O’Connor, moreover, ignored the Supreme Court’s command in Murphy v. National Collegiate Athletic Association that judges should be very reluctant to strike down constitutional provisions of a law after they find that a provision of that law is unconstitutional. “In order for other . . . provisions to fall,” Justice Samuel Alito wrote for the court in Murphy, “it must be ‘evident that [Congress] would not have enacted those provisions which are within its power, independently of [those] which [are] not.’”

So Texas should be an easy case. The Fifth Circuit should toss the case because no federal court has jurisdiction to hear it. And even if they ignore the standing requirement, striking down the entire law is a betrayal of Murphy and a willful denial of what Congress did in 2017.

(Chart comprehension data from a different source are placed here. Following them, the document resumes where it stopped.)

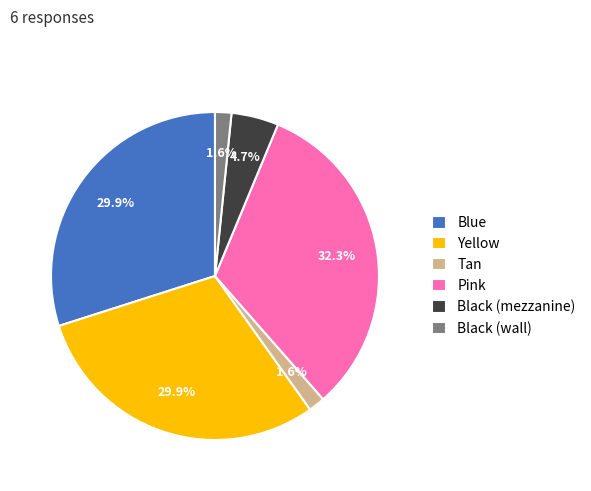

How many slices are in this pie chart?

6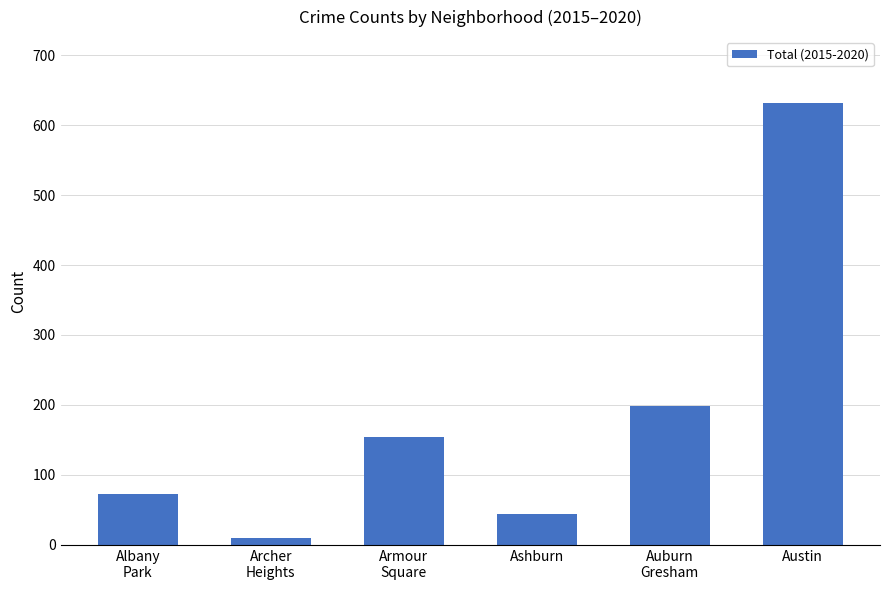

Read the value at Auburn
Gresham.

199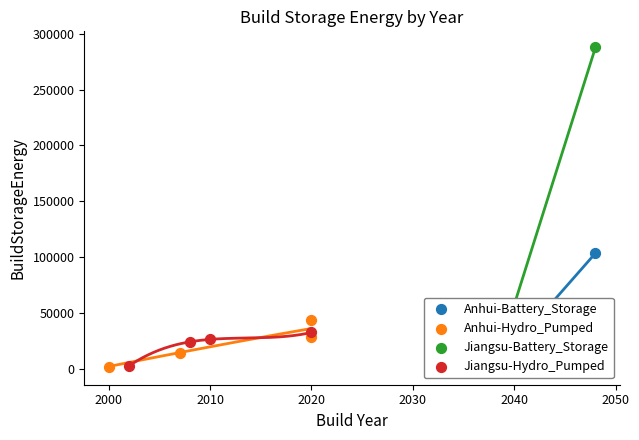

Which series contains the lowest Y value?

Anhui-Hydro_Pumped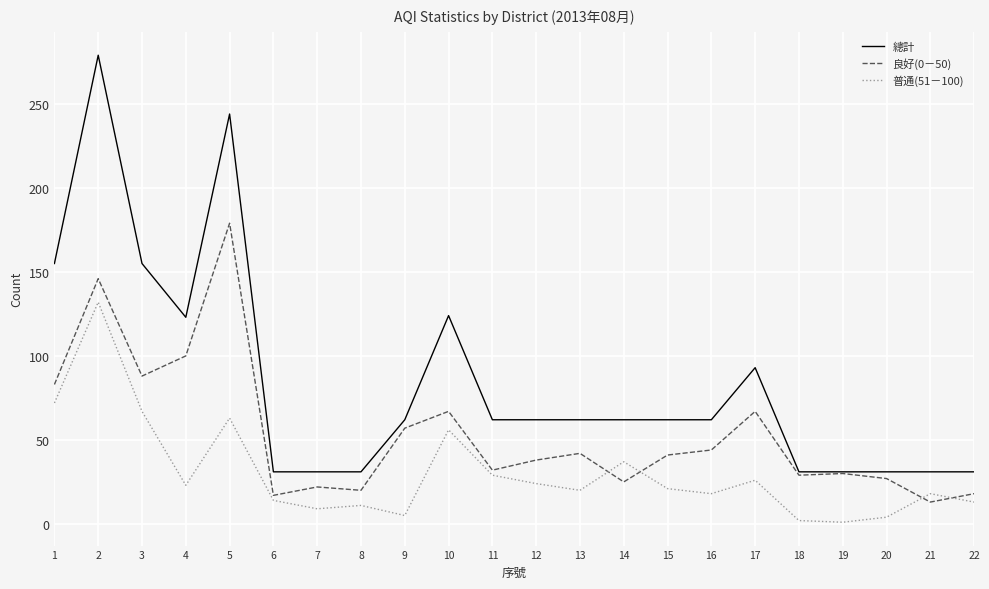

Between 6 and 12, which series saw the biggest shift?

總計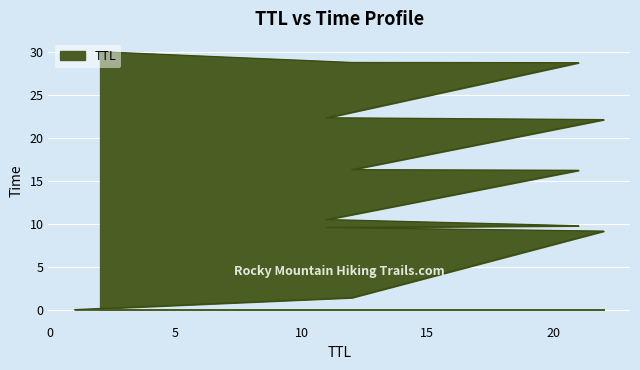

What is the difference between the values at 11 and 2?

19.5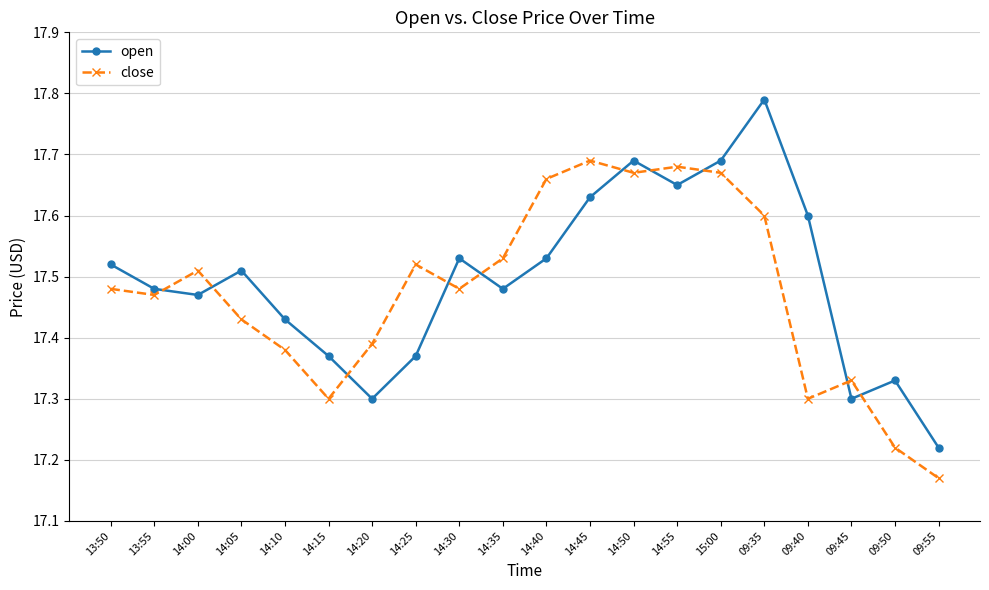

What is the label of the 12th point from the right?

14:30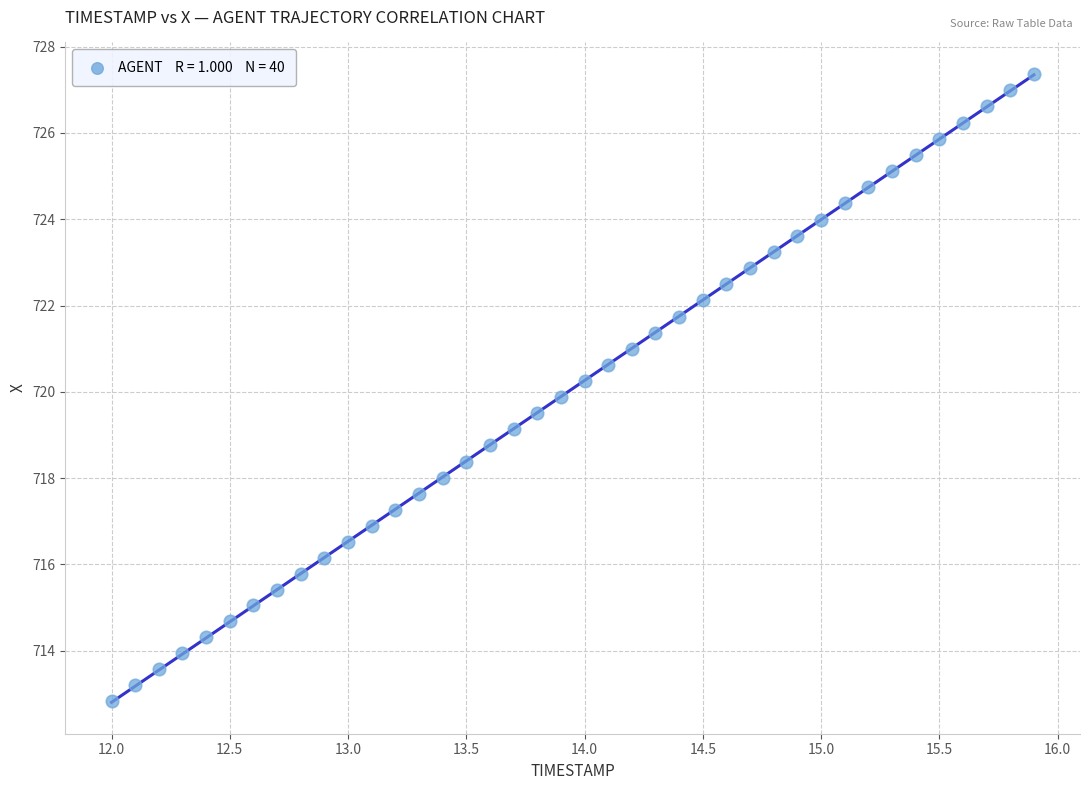

What is the range of X values (max minus min)?

3.9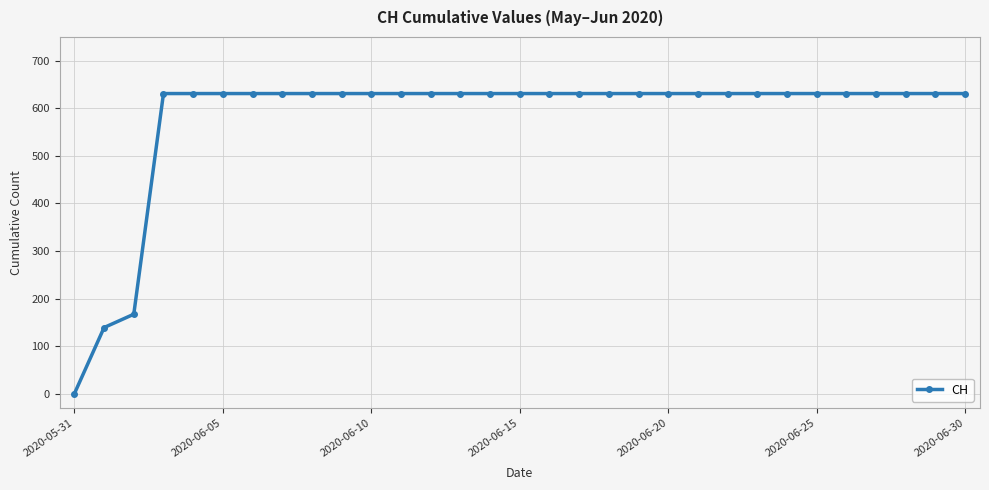

What is the difference between the maximum and second lowest values?

492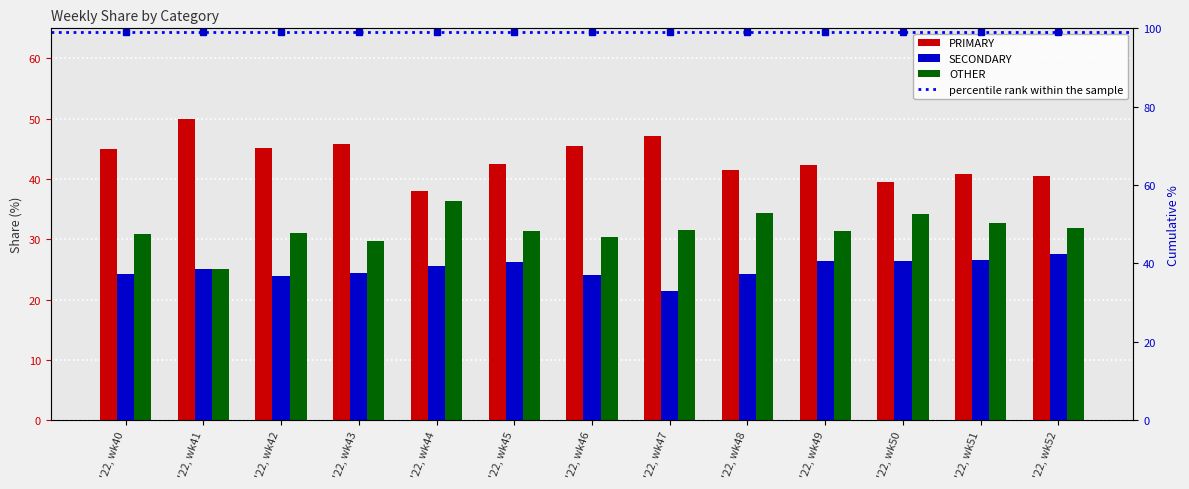

What is the difference between the second highest and minimum values in the OTHER series?

9.3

The question looming over Texas, however, is whether either Elrod or Engelhardt will set aside their partisan interests in favor of the rule of law. The best predictor of how a judge will rule in an Obamacare case is not what the law actually says, it’s the partisan affiliation of the judge. As a 2014 report by the Washington Times determined, “Democratic appointees ruled in favor of Obamacare more than 90 percent of the time, while Republican appointees ruled against it nearly 80 percent of the time.”

If they ultimately vote to place their political views before the law, Elrod and Engelhardt threaten tens of thousands of innocent lives. And the fate of those lives will likely rest, once again, in Chief Justice John Roberts’ hands.